The foundation of Mr. Macaulay's fame as a prose writer was laid by his essay on Milton, which appeared in the "Edinburgh Review" in 1825; and was followed by other contributions to that periodical during the succeeding twenty-two years. When, in 1843, Mr. Macaulay published a collection of these papers, he spoke in the preface to it, of the criticism on Milton, as "written when the author was fresh from College, and containg scarcely a paragraph such as his matured judgment approved," and as "overloaded with gaudy and ungraceful ornament." Authors are seldom good judges of their own works; and we totally except to Mr. Macaulay's condemnation of this long celebrated essay. Had it been so faulty as he now represents it to be, it never would have pleased the taste of one so classically correct as Jeffrey, or have been admitted into the pages of the Edinburgh while under the management of that great critic. We will take Jeffrey's judgment in preference to Macaulay's, when Macaulay himself is in question, and unhesitatingly profess our be

lief that the paper on Milton stands deservedly first in the volumes of critical and historical essays with which Mr. Macaulay has enriched our literature.

Tasks to complete:
a) Summarize the passage on Macaulay's Milton essay in two sentences.
b) Please extend the passage on Macaulay's Milton essay, picking up right after its final sentence.

(Stored records)
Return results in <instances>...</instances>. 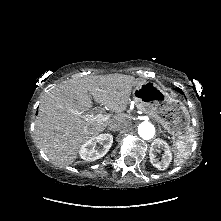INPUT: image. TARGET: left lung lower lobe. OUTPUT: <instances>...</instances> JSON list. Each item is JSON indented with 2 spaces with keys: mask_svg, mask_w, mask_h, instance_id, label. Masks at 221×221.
<instances>
[{
  "mask_svg": "<svg viewBox=\"0 0 221 221\" xmlns=\"http://www.w3.org/2000/svg\"><path fill=\"white\" fill-rule=\"evenodd\" d=\"M175 90L184 95L183 91L180 88H175Z\"/></svg>",
  "mask_w": 221,
  "mask_h": 221,
  "instance_id": "left-lung-lower-lobe-1",
  "label": "left lung lower lobe"
}]
</instances>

Per-task outputs:
a) Macaulay's fame as a prose writer began with his 1825 essay on Milton in the "Edinburgh Review," which was followed by other contributions to that periodical over the next twenty-two years, though in the preface to his 1843 collection he judged the Milton piece "overloaded with gaudy and ungraceful ornament." The writer rejects that verdict, arguing that Jeffrey would never have admitted so faulty an essay to the Edinburgh, and holds that the paper on Milton deservedly stands first among Macaulay's critical and historical essays.

b)
This collection of essays is so well known, both in England and in Anglo-America, that any detailed comment on it would be superfluous. Perhaps the single paper in which most originality and vigor of thought are displayed, is that on Machiavelli. The author's marvellous power of bringing gorgeous groups of imagery together, and of concentrating the striking points of long historic annals into a single page, are most remarkably shown in the essays on Clive and Warren Hastings, which ought to be read together, as forming one magnificent picture of the leading characters and decisive scenes in Anglo-Indian history, during its most eventful period. The description of the trial of Warren Hastings surpasses any other scene of the kind, with which we are acquainted in either ancient or modern literature; and nothing can be more artistic than the solemn pathos of the conclusion, where, after the mind has been excited by the fierce vicissitudes of the strife of statesmen, we are dismissed with a majestic allusion to "that temple of silence and reconciliation, where the enmities of twenty generations lie buried, the great Abbey, which has, during so many ages, afforded a quiet resting-place to those whose minds and bodies have been shattered by the contentions of the great Hall."

Mr. Macaulay has, himself, borne no mean part among "the chiefs of the eloquent war." He entered Parliament in 1831, as member for Calne, under the auspices of Lord Landsdowne; and rapidly signalized himself in the debates that accompanied the introduction of the first Reform Bill. We will quote a portion of his first speech, in which the reader will observe the same characteristics which have marked his writings.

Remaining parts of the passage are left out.